What is the Interstate Commerce Commission - ICC
The Interstate Commerce Commission (ICC) regulated the economics and services of specified carriers engaged in transportation between states from 1887 to 1995. It was the first regulatory commission established in the U.S. Originally established to regulate the railroads, it had jurisdiction over all common carriers except airplanes by 1940. The agency was terminated at the end of 1995, with its functions either having been transferred to other bodies or in some cases rendered obsolete by deregulation.

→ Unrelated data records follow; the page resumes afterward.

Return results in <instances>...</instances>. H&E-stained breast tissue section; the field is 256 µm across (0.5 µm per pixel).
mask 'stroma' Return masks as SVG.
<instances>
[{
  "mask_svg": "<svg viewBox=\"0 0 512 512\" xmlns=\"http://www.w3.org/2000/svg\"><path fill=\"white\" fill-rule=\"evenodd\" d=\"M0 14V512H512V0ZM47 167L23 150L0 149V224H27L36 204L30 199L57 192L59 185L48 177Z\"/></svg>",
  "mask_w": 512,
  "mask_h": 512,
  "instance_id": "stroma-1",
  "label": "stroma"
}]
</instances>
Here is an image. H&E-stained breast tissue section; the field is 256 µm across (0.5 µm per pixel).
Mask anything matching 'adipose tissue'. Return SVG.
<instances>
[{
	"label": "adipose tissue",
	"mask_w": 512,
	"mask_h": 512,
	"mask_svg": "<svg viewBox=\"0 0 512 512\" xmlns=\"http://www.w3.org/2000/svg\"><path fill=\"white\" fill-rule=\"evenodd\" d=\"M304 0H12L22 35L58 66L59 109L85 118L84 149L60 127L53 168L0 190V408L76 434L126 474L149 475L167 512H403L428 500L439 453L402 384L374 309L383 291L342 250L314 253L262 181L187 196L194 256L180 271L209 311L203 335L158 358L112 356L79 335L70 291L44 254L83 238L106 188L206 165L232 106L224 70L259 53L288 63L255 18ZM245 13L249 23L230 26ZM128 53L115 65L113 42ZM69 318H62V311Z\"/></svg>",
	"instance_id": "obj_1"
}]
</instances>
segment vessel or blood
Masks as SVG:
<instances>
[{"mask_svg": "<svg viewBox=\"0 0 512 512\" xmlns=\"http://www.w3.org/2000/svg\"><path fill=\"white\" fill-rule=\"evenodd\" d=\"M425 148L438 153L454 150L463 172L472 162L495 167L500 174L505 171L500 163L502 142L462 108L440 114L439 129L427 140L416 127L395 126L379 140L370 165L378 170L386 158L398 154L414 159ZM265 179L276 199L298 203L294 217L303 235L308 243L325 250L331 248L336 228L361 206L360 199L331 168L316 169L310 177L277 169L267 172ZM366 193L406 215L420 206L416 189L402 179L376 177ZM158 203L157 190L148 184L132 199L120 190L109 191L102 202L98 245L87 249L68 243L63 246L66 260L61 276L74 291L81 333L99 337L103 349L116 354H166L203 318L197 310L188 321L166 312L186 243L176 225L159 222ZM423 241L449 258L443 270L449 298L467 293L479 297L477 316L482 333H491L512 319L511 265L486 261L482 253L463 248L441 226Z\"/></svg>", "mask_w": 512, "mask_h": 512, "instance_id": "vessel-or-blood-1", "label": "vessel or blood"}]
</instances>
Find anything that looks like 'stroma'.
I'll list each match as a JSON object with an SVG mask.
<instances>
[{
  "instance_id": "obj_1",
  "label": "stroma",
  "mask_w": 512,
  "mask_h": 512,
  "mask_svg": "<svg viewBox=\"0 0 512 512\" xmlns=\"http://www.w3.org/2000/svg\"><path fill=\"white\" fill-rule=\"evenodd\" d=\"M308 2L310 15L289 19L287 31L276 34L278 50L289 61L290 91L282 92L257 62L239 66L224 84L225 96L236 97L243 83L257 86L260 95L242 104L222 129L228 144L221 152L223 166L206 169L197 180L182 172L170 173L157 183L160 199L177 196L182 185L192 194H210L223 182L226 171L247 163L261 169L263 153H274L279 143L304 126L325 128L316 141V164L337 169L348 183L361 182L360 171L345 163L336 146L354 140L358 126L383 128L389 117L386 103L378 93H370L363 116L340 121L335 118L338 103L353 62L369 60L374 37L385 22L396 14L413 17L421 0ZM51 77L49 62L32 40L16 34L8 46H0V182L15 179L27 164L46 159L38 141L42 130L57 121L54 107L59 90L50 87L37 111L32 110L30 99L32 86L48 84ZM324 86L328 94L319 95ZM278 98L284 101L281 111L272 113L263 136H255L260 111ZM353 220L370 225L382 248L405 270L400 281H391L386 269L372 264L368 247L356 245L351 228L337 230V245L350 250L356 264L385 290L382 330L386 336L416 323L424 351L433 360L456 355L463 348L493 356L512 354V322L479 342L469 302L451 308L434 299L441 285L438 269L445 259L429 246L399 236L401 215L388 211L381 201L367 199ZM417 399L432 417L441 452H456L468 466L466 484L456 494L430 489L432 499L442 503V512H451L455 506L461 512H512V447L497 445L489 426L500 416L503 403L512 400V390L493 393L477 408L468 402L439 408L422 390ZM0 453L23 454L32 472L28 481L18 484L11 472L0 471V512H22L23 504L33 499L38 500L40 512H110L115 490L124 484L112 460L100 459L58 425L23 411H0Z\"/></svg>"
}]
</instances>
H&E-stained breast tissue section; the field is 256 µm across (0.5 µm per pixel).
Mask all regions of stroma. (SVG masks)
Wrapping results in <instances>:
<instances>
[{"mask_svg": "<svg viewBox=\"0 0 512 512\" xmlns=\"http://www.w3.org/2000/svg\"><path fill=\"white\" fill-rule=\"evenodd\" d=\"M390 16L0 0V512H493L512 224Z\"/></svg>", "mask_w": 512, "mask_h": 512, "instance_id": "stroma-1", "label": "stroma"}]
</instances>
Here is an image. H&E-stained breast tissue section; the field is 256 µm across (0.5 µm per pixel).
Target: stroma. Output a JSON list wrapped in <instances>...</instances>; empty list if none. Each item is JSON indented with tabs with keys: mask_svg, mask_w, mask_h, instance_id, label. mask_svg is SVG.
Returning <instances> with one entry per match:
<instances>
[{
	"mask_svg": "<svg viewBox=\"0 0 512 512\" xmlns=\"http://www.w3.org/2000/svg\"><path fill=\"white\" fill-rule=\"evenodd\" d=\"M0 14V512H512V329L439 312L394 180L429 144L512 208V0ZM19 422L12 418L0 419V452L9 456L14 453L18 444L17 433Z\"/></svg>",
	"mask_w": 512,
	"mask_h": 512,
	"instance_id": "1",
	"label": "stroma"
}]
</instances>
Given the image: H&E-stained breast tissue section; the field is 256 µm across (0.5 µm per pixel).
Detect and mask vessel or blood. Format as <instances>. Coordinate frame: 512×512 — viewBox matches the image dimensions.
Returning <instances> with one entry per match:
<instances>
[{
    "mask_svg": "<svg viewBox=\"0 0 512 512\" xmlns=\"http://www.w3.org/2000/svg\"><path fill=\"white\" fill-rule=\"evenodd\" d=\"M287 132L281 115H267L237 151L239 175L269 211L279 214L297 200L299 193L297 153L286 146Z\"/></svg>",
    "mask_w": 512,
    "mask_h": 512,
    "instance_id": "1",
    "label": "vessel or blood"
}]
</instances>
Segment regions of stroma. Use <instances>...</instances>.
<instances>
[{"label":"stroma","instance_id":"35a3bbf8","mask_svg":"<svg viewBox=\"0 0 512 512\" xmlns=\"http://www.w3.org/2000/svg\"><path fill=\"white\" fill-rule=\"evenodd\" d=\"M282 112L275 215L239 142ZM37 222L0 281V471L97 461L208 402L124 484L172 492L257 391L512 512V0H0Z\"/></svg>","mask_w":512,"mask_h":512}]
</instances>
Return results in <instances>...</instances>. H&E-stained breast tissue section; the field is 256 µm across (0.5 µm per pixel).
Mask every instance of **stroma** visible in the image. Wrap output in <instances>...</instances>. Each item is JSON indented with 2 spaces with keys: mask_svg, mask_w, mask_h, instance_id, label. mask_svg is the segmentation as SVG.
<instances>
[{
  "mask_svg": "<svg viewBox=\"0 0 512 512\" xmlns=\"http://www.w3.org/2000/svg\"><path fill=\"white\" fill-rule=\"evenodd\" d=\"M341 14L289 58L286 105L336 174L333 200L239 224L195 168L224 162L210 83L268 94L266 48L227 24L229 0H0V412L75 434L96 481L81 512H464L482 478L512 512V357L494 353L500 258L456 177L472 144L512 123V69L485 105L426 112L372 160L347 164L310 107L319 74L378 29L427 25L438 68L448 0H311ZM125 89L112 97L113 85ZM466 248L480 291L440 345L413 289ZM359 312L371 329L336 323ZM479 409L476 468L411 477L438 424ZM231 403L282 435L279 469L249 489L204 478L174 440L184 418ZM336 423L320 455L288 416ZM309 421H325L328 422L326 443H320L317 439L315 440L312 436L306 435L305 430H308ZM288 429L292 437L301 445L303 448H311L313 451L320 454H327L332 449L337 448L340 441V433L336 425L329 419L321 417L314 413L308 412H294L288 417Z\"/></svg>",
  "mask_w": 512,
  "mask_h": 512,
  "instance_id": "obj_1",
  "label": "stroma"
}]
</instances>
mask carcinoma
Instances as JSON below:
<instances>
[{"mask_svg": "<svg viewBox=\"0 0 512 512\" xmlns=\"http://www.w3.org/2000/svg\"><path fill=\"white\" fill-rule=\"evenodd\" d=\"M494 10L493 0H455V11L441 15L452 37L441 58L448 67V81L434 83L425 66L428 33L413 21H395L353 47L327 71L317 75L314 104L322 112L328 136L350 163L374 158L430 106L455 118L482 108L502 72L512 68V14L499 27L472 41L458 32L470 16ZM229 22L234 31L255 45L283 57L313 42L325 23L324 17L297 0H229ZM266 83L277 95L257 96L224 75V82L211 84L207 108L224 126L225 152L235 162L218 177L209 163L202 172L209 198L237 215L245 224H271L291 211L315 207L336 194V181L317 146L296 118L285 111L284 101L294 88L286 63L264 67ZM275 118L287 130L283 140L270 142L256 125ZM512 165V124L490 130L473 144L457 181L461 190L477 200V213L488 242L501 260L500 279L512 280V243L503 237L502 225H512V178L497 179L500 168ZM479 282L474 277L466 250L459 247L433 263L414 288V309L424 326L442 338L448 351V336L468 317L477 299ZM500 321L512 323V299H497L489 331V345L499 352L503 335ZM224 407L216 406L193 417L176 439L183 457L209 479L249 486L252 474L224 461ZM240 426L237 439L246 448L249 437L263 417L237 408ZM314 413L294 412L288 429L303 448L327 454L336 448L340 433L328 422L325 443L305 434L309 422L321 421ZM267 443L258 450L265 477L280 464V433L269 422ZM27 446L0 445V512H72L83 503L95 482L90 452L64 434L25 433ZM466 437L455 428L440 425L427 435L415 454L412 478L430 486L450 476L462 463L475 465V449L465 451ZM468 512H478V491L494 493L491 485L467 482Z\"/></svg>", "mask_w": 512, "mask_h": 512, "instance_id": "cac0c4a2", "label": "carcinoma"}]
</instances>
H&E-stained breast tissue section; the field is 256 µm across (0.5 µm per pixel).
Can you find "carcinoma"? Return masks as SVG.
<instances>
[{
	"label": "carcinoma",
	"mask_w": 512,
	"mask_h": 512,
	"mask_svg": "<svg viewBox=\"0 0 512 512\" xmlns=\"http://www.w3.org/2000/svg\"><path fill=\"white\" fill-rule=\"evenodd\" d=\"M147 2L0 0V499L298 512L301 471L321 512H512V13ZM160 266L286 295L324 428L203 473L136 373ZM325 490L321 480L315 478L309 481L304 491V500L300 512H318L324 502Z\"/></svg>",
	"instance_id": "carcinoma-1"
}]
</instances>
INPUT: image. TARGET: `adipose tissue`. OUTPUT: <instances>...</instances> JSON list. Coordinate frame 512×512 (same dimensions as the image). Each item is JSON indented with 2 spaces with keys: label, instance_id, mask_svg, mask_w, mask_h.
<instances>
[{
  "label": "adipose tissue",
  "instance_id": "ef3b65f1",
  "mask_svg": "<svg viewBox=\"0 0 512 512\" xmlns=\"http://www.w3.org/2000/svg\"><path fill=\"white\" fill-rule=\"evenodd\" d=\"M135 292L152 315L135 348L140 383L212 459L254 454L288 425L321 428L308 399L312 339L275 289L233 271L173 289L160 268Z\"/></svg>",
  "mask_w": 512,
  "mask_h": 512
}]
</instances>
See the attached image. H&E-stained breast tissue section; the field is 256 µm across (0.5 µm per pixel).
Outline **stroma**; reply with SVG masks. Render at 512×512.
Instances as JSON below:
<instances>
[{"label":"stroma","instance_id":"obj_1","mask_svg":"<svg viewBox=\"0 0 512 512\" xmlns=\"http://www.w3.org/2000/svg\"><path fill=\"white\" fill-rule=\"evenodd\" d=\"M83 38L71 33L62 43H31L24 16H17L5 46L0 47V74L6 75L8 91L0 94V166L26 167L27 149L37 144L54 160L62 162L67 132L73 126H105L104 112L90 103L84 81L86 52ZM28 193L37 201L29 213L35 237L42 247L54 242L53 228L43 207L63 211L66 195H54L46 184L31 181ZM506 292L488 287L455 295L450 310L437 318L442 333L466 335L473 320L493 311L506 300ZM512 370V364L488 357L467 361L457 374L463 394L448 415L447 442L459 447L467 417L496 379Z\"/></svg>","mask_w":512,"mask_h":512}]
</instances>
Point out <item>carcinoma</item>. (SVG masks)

BREAKING DOWN Interstate Commerce Commission - ICC
The Interstate Commerce Commission (ICC) was established in 1887, following increasing public indignation in the 1880s over abuses and malpractices by the railroads. In particular, there had been vociferous complaints about rates charged by railroads on routes on which there was no competition. By 1910, the ICC had been granted the authority by Congress and the Supreme Court to set rates and profit levels of railroads, and to organize mergers; its jurisdiction had also been extended to include sleeping car companies, oil pipelines, ferries, terminals and bridges. The ICC's jurisdiction gradually extended until it covered all interstate common carriers other than aircraft by 1940. Its enforcement powers to set rates were also extended, as were its investigative powers to determine what fair rates were. The ICC was further given the task of consolidating railroad systems, and managing labor disputes in interstate transport. The ICC also enforced Supreme Court decisions on desegregation of the railroads in the 1950s and 1960s.
Regulatory control over telephone, telegraph, wireless and cable was also given to the ICC in 1910, and it exercised authority over these until the establishment of the Federal Communications Commission (FCC) in 1934.
In 1966, the ICC's safety functions were transferred to the Department of Transportation (which was established in that year), but the ICC retained its rate-setting and regulatory functions. A general move toward deregulation subsequently saw the ICC's authority over rates and routes in both rail and trucking ended by the Staggers Rail Act and Motor Carriers Act in 1980, which deregulated these industries. Most ICC control over interstate trucking was abandoned in 1994, with its powers having been transferred to the Federal Highway Administration and the newly-created Surface Transportation Board (both under the auspices of the Department of Transportation), and the Commission was subsequently shut down in 1995.